As 2018 rolled in, I began to reflect on how good life can be when you are in your 50’s and 60’s! We as women generally have more time to devote to our personal care. If you have had children and are not an emptynester, (and I am not!) chances are your children are old enough to do most of their self-care, drive to their sport or music practices and help out with chores around the house. That opens up time that we had spent earlier in our life, caring for pre-school and elementary school children. Even if you work a full time job (and I do!) you can take more time before and after work to do the things you could not do when you were getting children up and fixing their meals. If you have never had children, chances are your career is established and you can negotiate time for self-care. The 50’s and 60’s truly ARE the decade to dedicate time to ourselves. We are wiser, have more free time and ready to prioritize ourselves.
For this New Year, my list of goals hasn't changed much, but I am making them more specific. I am still going to focus on my distance running by picking two half marathons to train for. I will focus on strength training 3-4 days per week with a four-week program set out each month. I am going to set aside time to practice my meditation and mindfulness daily. And I am going to continue to grow my knowledge in our plant based eating through reading, research and following the example of several leaders in this field.
I would love to have you join me in this challenge for 2018. Remember to make SMART GOALS:
Specific. Specific refers to what you are going to do. Use action words such as exercise, eat, and coordinate. Think about why you are choosing this particular goal. A good idea of a SPECIFIC goal is: I am going to walk 3 miles in 45 minutes by March 1st.
Measurable. If you can measure it, you can’t manage it. Choose a goal with measurable progress. You may have a long-term goal, but have smaller measurable steps along the way. For example, if you want to run a 6-mile race in the spring, you should set your training program to build your mileage each week.
Achievable. Set goals that are achievable for YOU and you only. Your friend may want to run a marathon in May. This may not be important or attainable for you. You may need to set a goal of running a 5k in March.
Realistic. This does not mean easy.

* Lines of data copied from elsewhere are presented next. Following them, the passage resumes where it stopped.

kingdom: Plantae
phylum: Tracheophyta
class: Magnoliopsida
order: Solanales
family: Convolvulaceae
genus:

It means Do-able. Set the bar high enough to feel satisfied when you attain your goal, but not so high that the thought of your goal is overwhelming. For example, rather than setting a goal not to eat sweets all month, it may be more realistic to set a goal to eat only one sweet per week.
Timely. Set a time frame for your goal. Next week, next month, by spring. Putting a clear target in front of you gives you something to work toward and allows you start on it right away. Remember though, if your time is more than a few weeks in the distance, set interim goals to get you there.
I would love to hear from you about your goals for YOU in 2018. Good luck and let me know how I can help.